── Given information

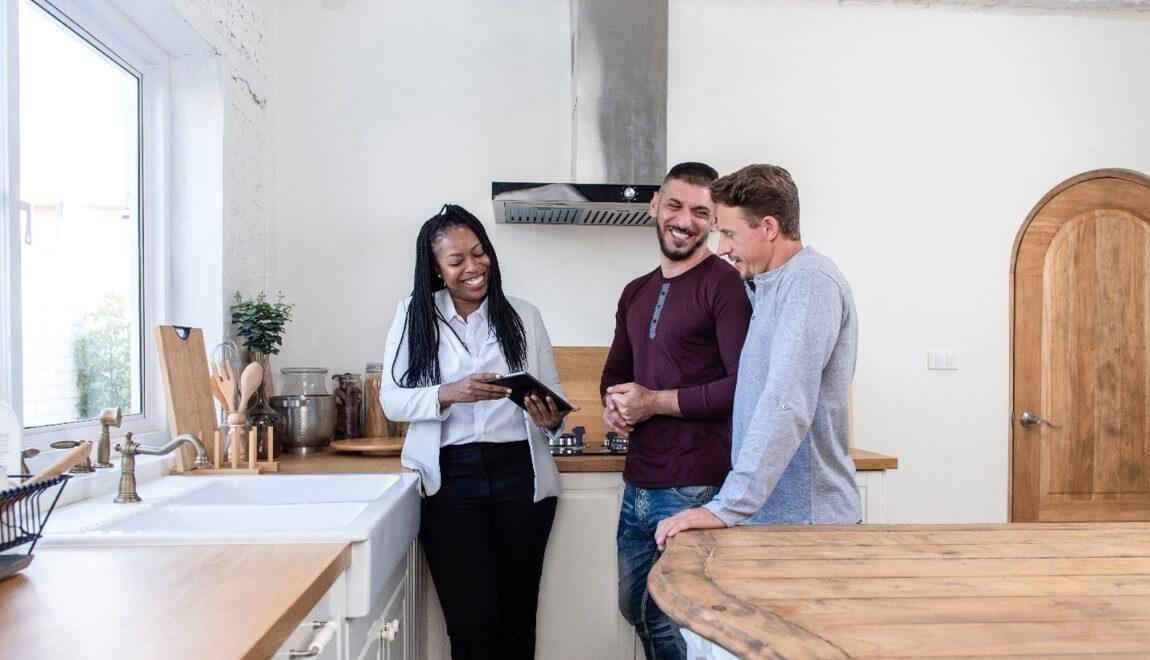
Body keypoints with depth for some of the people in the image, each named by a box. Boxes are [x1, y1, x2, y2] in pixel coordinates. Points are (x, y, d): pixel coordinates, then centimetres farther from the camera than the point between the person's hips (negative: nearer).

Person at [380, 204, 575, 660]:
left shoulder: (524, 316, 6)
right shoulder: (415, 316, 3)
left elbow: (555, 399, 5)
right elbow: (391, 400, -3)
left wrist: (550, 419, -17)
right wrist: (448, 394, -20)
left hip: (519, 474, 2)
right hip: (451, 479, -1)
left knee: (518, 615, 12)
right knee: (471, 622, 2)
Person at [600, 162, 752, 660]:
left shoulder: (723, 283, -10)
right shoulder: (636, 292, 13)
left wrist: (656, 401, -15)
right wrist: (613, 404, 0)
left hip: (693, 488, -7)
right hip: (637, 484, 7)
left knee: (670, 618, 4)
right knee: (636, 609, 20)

────
── Given information

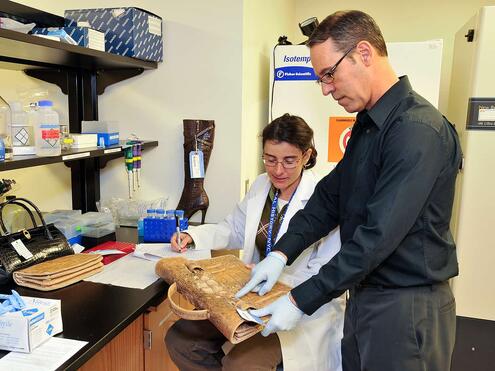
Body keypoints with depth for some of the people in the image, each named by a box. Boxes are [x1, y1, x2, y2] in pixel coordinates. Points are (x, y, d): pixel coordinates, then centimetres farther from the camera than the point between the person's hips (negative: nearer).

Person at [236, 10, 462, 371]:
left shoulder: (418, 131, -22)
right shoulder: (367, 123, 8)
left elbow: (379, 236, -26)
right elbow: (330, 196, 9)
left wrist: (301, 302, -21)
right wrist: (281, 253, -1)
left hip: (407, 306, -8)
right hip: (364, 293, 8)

────

What needs to be done: Write out unchanged the stretch of lines above from the one containing "left elbow: (555, 399, 5)" through the one containing "left knee: (670, 618, 4)", including both of those lines.

Output:
left elbow: (555, 399, 5)
right elbow: (391, 400, -3)
left wrist: (550, 419, -17)
right wrist: (448, 394, -20)
left hip: (519, 474, 2)
right hip: (451, 479, -1)
left knee: (518, 615, 12)
right knee: (471, 622, 2)
Person at [600, 162, 752, 660]:
left shoulder: (723, 283, -10)
right shoulder: (636, 292, 13)
left wrist: (656, 401, -15)
right wrist: (613, 404, 0)
left hip: (693, 488, -7)
right hip: (637, 484, 7)
left knee: (670, 618, 4)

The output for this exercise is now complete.